_Excerpt to read_
....
A record of exactly what the CPU was doing at a specific point in time, including which instructions it was running and what data it was working with. This record allows the processor to pause one task, switch to another, and later return to the original task exactly where it left off.

Imputation of missing data

Imputation involves replacing missing values, with an estimated value. It is one of three options for handling missing data. The general principle is to delete when the data are expendable, impute when the data are precious, and segment for the less common situation in which a large data set has a large fissure.

Source: SAGE Research Methods.

Indication risk

The likelihood that a synthetic data point is unique enough that it may lead someone to go looking for an identifiable individual or entity in real-world data. This can occur when synthetic data is created with high fidelity across multiple features as it reproduces the combinations of characteristics that make records distinctive. Just as with disclosure risk, managing indication risk is important for ensuring responsible use of data and meeting data protection requirements.

Informed consent

Informed consent is a process used in research where individuals are provided with complete and adequate information about a study including its risks, benefits, and alternatives, based on which the individual decides whether to participate in the study or not.

Source: SAGE Research Methods.

Interactive documentation

Interactive documentation turns static guides into hands-on experiences, enabling users to learn through doing rather than merely reading. For example, rather than reading a step-by-step guide on how to run a regression in R, a learner can write and execute the code directly within the documentation and see the output immediately. See also Non-interactive documentation.

IoT (Internet of Things) devices

Types of hardware, such as sensors, actuators, or appliances, that connect to a network, whether the internet or a local network, to gather, share, and respond to data.

Iterative

Describes a process that involves repeating a cycle of actions, such as designing, testing, and refining, to gradually improve a product, formula, or idea.

Jupyter notebook

Jupyter Notebook is a free, web-based tool, part of Project Jupyter, where you can write and run code, in different programming languages (e.g. Python, R SQL) see the results instantly, and add notes or explanations, all in one place. It is widely used in data science and research to explore data, test ideas, and share work with others.

Labelled data (machine learning)

Data that has been assigned a label or category, typically as the result of a manual or human labelling process, to indicate the correct classification or category for each data point. Labelled data is used in supervised learning tasks where the machine learning model builds a correlation between the features of each data point and the assigned labels. Examples include an image of a pastry labelled as a ‘pain au chocolat’ or of an animal as a ‘sloth’, an email labelled as ‘spam’ or as ‘not spam’ or some piece of text labelled as ‘positive’, ‘negative’, ‘neutral’ or ‘mixed’. See also Machine learning, Supervised learning, Semi-supervised learning and Unlabelled data.

Large Language Models (LLMs)
....
_Data extract_
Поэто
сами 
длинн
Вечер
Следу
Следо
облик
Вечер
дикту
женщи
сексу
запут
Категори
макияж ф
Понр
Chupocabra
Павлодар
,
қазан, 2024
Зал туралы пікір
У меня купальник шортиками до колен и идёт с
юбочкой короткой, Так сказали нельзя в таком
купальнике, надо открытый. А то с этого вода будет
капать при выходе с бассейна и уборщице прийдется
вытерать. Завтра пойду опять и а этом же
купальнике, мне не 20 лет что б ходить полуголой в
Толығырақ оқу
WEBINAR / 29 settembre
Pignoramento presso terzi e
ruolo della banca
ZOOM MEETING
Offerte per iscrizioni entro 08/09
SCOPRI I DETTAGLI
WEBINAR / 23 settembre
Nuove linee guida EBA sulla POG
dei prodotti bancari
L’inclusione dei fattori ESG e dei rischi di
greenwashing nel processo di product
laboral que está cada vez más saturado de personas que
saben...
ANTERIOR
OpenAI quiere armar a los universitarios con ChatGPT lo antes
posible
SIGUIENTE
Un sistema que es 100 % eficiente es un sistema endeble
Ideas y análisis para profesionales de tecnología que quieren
....
_Task A_
Answer these questions from the glossary excerpt:
(i) When should data be deleted, and when imputed?
(ii) Jupyter Notebook is part of what project?
(iii) In what kind of learning tasks is labelled data used?
_Task B_
Copy out the portion of the glossary excerpt that begins at the words "Data that has" and stops after the words "Language Models (LLMs)".

_Your solution A_
(i) Delete when the data are expendable; impute when the data are precious.
(ii) Project Jupyter.
(iii) Supervised learning tasks.

_Your solution B_
Data that has been assigned a label or category, typically as the result of a manual or human labelling process, to indicate the correct classification or category for each data point. Labelled data is used in supervised learning tasks where the machine learning model builds a correlation between the features of each data point and the assigned labels. Examples include an image of a pastry labelled as a ‘pain au chocolat’ or of an animal as a ‘sloth’, an email labelled as ‘spam’ or as ‘not spam’ or some piece of text labelled as ‘positive’, ‘negative’, ‘neutral’ or ‘mixed’. See also Machine learning, Supervised learning, Semi-supervised learning and Unlabelled data.

Large Language Models (LLMs)